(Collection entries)
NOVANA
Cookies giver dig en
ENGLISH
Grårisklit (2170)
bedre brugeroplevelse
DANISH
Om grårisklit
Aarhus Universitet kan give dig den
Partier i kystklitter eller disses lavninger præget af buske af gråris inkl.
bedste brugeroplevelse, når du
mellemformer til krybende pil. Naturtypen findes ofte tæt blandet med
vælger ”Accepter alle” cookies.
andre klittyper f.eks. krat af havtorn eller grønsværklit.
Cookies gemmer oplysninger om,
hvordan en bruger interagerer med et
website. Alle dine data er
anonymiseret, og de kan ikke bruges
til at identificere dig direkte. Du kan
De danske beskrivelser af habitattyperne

--

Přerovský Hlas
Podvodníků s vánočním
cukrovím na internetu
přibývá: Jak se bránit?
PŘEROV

--

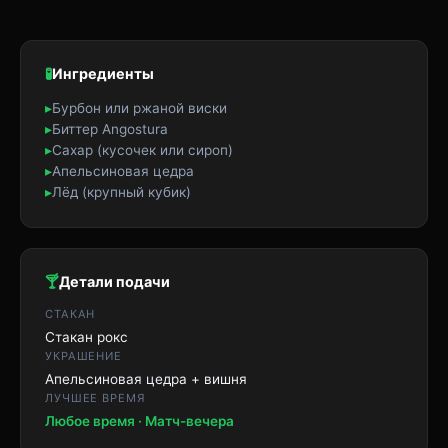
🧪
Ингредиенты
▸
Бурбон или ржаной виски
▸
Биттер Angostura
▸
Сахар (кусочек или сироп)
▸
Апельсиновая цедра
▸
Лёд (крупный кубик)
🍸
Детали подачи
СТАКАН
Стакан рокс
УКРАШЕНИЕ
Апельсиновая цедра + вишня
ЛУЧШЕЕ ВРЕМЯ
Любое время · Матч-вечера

EXERCISE OBJECTIVE
Only the lines above from the line with "Cookies gemmer oplysninger" to the line with "De danske beskrivelser af habitattyperne", those two lines included, should be reproduced exactly.

EXERCISE OUTPUT
Cookies gemmer oplysninger om,
hvordan en bruger interagerer med et
website. Alle dine data er
anonymiseret, og de kan ikke bruges
til at identificere dig direkte. Du kan
De danske beskrivelser af habitattyperne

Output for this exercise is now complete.